* **Excerpt provided**:
LabCrawler by Francis Potter

NOTE: The project has changed. We intend to rewrite everything. In the meantime, enjoy limited functionality.


Install LabCrawler using pipx. Install pipx first if necessary.

pipx install labcrawler

Later, to upgrade to the latest version of LabCrawler:

pipx upgrade labcrawler

Host and token

LabCrawler operations require a GitLab host (such as and token.

Download a personal access token or group access token with API access to the group(s) and project(s) you wish to query at the correct role level for the requested operation. For best practice desktop use, store the token in a password manager such as 1Password.

LabCrawler uses the WizLib ConfigMachine framework, which supports several options for configuring the host and token (to be documented here).

The default host is and the default behaviour is to request the token from the user at runtime.

List Projects

Lists all the projects in a group and its subgroups.

labcrawler list projects my-group

List Groups

Lists all the subgroups in a group and its subgroups.

labcrawler list groups my-group

Move projects

Transfer multiple projects between namespaces (groups/subgroups). Note specific token requirements.

The list of projects to be moved comes from stdin and must use the entire path with namespace. For best practice desktop use, apply a bash pipe.

echo "my-group/my-project" | labcrawler move projects my-new-group

Of course, the list of project paths can come from a file.

cat "my-list-of-project-paths.txt" | labcrawler move projects my-new-group

Piping allows the commands to chain.

labcrawler list projects my-group | labcrawler move projects my-new-group

Or, edit the list before moving the projects.

labcrawler list projects my-group > tempfile.txt
emacs tempfile.txt
cat tempfile.txt | labcrawler move projects my-new-group

Legacy documentstion

Using Meltano and Pandas.

Examine a set of GitLab projects for usage of governance processes such as CI/CD, merge requests, merge request approvals, security scanning, and code review. This tool pulls project and group configuration and recent history data from GitLab and returns it in a CSV that can be imported to a spreadsheet.

Assumes the use of the GitLab "ultimate" paid tier, as it looks for configuration settings such as merge request approvals, which are only available at that level.

Remember, in GitLab, a "group" is like a portfolio or folder containing projects and subgroups. Currently, Labcrawler doesn't actually "crawl" - it only surveys projects that live directly in the designated groups.


Install LabCrawler using pipx. Install pipx first if necessary.

pipx install labcrawler

Note that LabCrawler installs its own dependencies, including Meltano, which might override the meltano command for an existing Meltano installation. It ought to work fine, but might contain a different version of Meltano itself.

From your GitLab instance, you will also need a personal access token or group access token with API read access to the group(s) you wish to query. LabCrawler supports 2 options for token storage:

  • For desktop use: Store the token in a password manager, then copy-and-paste it into LabCrawler when requested.
  • For offline automated operation: Make the token available in the 'GITLAB_PRIVATE_TOKEN environment variable using an environment manager such as a .env file or your CI platform's variables.


Later, to upgrade to the latest version of LabCrawler:

pipx upgrade labcrawler

Check the release notes for the new version - it might be necessary to run labcrawler init again to reload the Meltano tap and/or target.


LabCrawler maintains a "workspace" for its config file and everything required for Meltano to operate. To set up the workspace, type:

labcrawler init

The workspace should be good for the life of LabCrawler, though in rare cases a LabCrawler upgrade might require you to recreate it, so check the release notes when upgrading.

* **Source data**:

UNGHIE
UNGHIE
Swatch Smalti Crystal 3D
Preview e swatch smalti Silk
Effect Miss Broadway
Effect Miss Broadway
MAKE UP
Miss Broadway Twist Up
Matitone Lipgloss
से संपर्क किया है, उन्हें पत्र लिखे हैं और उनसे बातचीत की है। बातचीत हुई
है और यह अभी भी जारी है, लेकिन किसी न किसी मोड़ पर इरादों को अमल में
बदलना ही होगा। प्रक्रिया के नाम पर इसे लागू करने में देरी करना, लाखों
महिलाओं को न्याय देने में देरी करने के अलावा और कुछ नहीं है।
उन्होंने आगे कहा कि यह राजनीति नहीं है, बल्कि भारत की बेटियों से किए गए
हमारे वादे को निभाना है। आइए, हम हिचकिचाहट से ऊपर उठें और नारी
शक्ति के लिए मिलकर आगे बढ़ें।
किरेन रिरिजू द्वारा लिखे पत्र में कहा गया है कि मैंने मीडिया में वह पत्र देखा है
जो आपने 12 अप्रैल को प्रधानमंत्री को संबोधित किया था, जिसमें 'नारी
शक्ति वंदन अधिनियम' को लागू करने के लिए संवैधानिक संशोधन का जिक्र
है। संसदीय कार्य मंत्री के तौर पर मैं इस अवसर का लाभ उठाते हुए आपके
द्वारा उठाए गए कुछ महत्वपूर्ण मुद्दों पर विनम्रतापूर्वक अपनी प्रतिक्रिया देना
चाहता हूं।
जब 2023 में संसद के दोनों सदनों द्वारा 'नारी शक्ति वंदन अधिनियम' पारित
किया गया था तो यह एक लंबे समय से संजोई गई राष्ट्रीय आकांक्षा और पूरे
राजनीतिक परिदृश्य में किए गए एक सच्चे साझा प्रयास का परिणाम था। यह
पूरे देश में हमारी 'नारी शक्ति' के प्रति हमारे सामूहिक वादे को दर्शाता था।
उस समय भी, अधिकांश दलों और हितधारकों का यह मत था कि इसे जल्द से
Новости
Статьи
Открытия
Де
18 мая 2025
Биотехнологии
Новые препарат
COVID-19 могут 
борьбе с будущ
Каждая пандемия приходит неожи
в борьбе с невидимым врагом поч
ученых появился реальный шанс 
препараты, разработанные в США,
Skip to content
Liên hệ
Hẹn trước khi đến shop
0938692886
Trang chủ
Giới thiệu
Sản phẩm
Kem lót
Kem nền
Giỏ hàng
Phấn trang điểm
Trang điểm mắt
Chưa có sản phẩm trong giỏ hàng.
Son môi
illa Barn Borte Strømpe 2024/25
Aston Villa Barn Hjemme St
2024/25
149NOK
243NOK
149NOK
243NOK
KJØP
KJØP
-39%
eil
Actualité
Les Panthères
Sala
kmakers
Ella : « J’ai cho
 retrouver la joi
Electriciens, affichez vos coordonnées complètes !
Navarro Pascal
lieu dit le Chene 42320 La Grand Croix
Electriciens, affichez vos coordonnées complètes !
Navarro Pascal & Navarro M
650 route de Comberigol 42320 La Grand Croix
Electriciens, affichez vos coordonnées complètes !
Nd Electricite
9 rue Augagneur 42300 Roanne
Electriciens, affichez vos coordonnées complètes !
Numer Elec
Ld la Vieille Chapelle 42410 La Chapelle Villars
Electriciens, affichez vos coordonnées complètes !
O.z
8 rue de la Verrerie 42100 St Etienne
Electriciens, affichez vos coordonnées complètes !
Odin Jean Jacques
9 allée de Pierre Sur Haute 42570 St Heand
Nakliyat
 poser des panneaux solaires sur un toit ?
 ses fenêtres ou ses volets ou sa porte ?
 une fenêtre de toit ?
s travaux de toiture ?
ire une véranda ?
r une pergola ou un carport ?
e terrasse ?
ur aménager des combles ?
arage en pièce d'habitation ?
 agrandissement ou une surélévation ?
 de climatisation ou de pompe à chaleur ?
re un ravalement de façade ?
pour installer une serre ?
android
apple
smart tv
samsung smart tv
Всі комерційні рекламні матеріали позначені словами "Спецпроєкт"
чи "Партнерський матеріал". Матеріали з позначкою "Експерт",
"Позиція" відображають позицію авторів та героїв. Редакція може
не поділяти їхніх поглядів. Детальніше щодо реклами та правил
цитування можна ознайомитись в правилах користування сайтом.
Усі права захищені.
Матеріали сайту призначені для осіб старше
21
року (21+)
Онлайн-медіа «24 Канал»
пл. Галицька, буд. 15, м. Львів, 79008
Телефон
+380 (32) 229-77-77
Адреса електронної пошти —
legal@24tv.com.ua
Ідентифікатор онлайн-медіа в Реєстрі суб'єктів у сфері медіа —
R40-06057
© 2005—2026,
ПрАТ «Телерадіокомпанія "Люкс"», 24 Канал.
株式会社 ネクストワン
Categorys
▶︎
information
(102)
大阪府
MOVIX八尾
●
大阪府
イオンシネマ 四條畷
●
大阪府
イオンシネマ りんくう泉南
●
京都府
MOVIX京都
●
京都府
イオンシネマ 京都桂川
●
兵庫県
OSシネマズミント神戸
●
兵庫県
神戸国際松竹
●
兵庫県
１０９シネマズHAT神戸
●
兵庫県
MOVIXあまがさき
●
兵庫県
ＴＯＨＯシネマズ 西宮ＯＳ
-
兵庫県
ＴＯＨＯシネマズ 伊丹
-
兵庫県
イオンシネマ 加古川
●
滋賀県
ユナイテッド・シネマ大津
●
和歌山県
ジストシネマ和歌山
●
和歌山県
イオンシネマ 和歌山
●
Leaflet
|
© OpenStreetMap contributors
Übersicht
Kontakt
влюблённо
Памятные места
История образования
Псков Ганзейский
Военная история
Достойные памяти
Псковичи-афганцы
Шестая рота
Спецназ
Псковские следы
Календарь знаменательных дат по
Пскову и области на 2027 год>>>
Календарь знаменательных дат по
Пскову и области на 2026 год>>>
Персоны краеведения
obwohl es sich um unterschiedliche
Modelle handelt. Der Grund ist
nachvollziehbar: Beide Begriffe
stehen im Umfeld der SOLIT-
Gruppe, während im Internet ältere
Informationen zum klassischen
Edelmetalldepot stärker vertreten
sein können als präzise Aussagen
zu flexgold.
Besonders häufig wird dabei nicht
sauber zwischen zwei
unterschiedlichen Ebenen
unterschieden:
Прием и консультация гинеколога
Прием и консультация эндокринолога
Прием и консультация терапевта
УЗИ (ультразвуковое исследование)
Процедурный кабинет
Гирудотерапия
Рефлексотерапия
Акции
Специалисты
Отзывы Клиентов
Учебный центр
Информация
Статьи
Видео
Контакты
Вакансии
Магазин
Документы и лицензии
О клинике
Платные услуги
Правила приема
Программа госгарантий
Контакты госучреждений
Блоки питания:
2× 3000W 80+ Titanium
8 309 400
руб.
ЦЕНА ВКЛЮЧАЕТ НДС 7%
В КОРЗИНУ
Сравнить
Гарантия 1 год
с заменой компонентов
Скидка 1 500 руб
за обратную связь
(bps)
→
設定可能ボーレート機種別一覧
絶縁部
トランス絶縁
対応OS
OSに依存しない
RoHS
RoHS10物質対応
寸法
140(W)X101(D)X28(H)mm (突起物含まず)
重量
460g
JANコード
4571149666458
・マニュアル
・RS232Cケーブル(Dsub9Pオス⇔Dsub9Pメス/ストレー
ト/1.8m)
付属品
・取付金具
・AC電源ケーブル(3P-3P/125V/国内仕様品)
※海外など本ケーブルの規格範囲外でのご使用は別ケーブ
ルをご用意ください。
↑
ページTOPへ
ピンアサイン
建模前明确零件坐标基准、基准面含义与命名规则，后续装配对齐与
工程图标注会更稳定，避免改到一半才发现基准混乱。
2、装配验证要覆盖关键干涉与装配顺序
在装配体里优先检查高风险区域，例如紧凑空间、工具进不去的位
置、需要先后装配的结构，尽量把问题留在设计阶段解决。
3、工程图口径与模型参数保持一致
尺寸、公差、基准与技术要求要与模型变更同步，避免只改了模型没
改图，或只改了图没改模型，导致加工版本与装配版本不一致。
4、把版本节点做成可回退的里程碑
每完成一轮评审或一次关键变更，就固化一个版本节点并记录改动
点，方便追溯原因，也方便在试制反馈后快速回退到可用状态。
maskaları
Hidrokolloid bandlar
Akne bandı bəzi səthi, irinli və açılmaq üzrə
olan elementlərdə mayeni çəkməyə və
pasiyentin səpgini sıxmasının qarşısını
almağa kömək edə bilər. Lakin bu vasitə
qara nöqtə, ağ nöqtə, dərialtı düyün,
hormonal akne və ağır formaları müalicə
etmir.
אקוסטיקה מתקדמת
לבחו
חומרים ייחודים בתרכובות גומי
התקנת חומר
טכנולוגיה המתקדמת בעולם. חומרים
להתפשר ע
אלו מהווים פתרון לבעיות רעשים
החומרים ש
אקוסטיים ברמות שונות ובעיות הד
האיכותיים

* **Exercises to complete**:
[1] Which GitLab tier does the LabCrawler readme say the legacy tool assumes?
[2] Quote the LabCrawler readme starting with "Examine a set" and going on through "to a spreadsheet.".
The rows have no connection to the LabCrawler readme.

* **Results by task**:
[1] The legacy tool assumes the GitLab "ultimate" paid tier.

[2]
Examine a set of GitLab projects for usage of governance processes such as CI/CD, merge requests, merge request approvals, security scanning, and code review. This tool pulls project and group configuration and recent history data from GitLab and returns it in a CSV that can be imported to a spreadsheet.